Collaboration is key in fighting the opioid epidemic.
That will be a focus Friday of the Opioid Action Summit, which will explore solutions and actions in response to the opioid epidemic. The Southwest Washington Accountable Community of Health, Healthy Living Collaborative and Initiative for Public Deliberation at Washington State University are organizing sponsors.
The summit will be held from 2 to 5 p.m. at the Firstenburg Community Center in Vancouver, and about 120 people are expected to attend, including elected officials, community members personally affected by the epidemic and local organizations involved in the response.
Nationwide, nearly 48,000 people overdosed on opioids last year. In Clark County, 39 people died as a result of opioid overdose, and 732 deaths occurred statewide.
There was also a summit in May around changing the conversation around opioid use disorder treatment and discussing it as a brain disease. The summits are viewed as a opportunity to connect and spark collaboration.

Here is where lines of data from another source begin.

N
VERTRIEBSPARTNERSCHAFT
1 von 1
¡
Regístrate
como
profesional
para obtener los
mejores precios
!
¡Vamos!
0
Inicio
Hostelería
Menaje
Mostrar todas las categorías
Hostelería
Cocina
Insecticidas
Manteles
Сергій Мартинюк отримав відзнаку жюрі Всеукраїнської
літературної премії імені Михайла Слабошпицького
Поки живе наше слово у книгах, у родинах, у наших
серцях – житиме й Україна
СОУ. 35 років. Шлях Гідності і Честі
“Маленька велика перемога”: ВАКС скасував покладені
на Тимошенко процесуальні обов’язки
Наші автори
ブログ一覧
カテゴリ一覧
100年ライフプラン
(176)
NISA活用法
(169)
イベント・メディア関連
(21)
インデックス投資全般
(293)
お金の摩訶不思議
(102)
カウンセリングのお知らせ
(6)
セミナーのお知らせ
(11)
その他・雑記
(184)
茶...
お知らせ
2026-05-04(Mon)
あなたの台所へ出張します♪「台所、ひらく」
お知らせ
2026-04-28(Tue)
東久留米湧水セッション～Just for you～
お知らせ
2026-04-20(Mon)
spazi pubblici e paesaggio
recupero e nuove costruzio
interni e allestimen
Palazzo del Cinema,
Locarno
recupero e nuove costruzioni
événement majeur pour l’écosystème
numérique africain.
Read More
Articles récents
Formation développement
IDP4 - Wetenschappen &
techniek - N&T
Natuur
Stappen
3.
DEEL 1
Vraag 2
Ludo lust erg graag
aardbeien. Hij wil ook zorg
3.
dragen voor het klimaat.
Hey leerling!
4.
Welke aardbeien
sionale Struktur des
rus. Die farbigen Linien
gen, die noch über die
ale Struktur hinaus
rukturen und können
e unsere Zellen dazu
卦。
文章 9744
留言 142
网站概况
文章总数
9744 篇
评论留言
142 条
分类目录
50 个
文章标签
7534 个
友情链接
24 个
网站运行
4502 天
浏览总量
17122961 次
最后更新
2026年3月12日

“The main opportunity here is to really channel all of these people who are doing all of this work around response into a collective impact approach,” said Eric McNair-Scott, director of community-clinical linkages at SWACH. “Everyone is doing great work. How do we really parlay that into something that has a bigger impact through collaboration, partnership and raising awareness of what is out there and connecting the dots? That’s how we get the greatest response and the greatest engagement.”
The summit will include speakers, and then an opportunity to network and learn about what community organizations are doing. Some of the speakers will talk about their personal connections to the opioid epidemic.
Kachina Inman, the executive director of the Healthy Living Collaborative, said that sharing these intimate experiences can help the message land.
“Folks who have been most impacted are a critical part of the solution,” Inman said. “They have a deep understanding, and so whenever we have the opportunity to elevate that community experience and connect that to organizational partners, policymakers, that’s when we are doing our best work and creating that more collective impact.”
McNair-Scott agreed, and mentioned the summit will emphasize the role of peers in recovery. Peer work means linking those tied up in the opioid epidemic with others who have shared experiences. This can be in informal or formal capacities, and McNair-Scott explained that peers are crucial to long-term recovery.
That’s why one of the most important aspects of the summit is having people openly share their personal stories.
“We want to start out by grounding this in experience,” McNair-Scott said. “I think it’s safe to say that everyone is impacted by the opioid epidemic or is one degree of separation apart.”